WORK TASK 1
Pick out every line of the records below that contains the string "True", treating uppercase and lowercase letters as different.

-------

Why do listeners choose to listen to a particular radio station?

It’s a slightly misleading question, as it can't be answered accurately without clarifying what daypart or format the question refers to. The shows on talk stations are, or at least should be, 'destinations' in their own right. And dayparts on music stations have different 'motivations' for choice.

On a music station, listeners choose a station at breakfast and afternoon drive because of the on-air talent. Whilst the music must ‘fit’, and be in the slot for the target, it is not the primary reason for choosing a station at breakfast. 

The music is, to a large extent irrelevant, it exists to complement the breakfast talent.

Conversely, listeners generally choose a workday station based on the music images, and the music, of a station. The announcers should complement the music. Essentially the reversal of the breakfast driver for listening.

This article is written with music dayparts as the focus.

As a broad observation some announcers in a music daypart, if not airchecked effectively by their programmer, have an unrealistic view of how much attention listeners actually pay to their content. There is often a disconnect.

This often results in long, unfocused breaks, with multiple elements contained in the break.

-------

WORK TASK 2
According to the text on radio listening, what makes listeners choose a music station at breakfast and afternoon drive?

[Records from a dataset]
-------

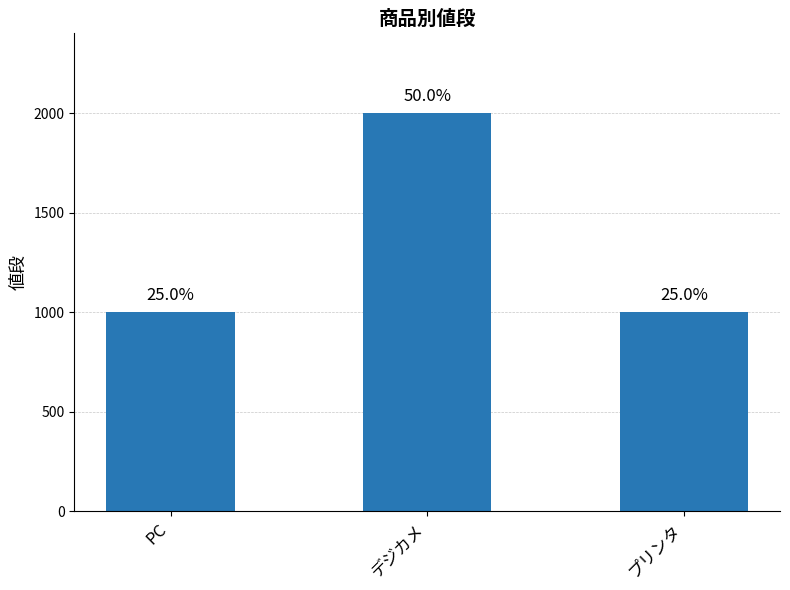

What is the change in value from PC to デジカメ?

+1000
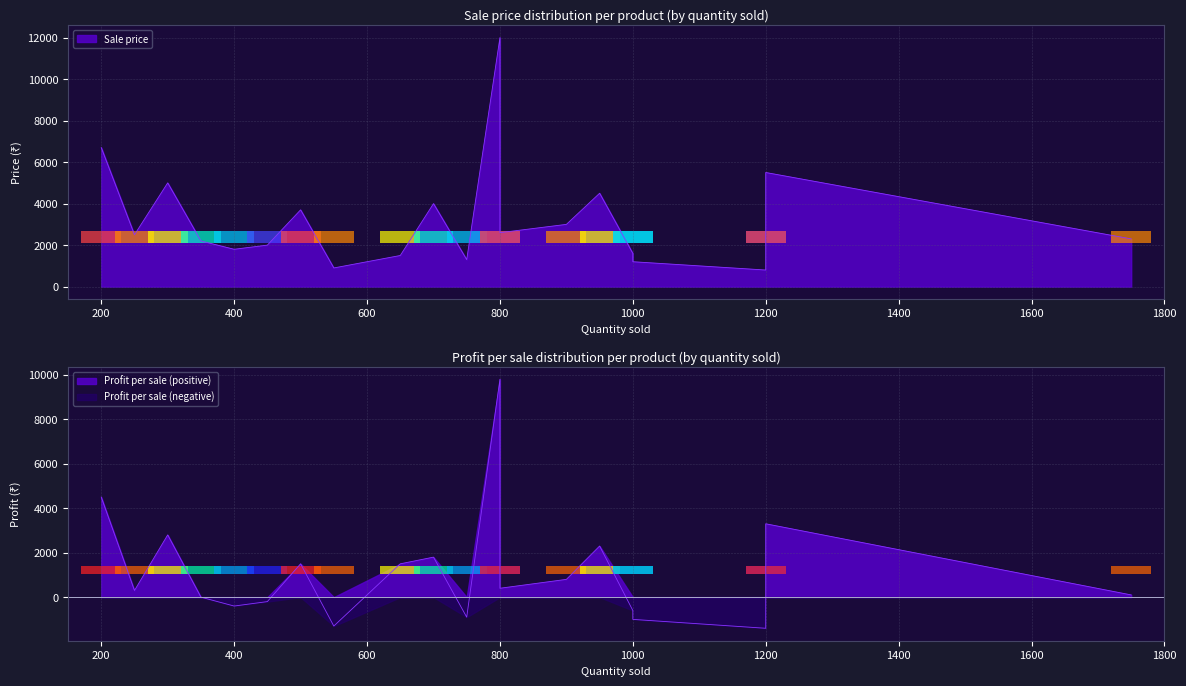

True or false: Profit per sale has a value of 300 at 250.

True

-------

YOUR RESPONSE 1
True or false: Profit per sale has a value of 300 at 250.
True

YOUR RESPONSE 2
The on-air talent.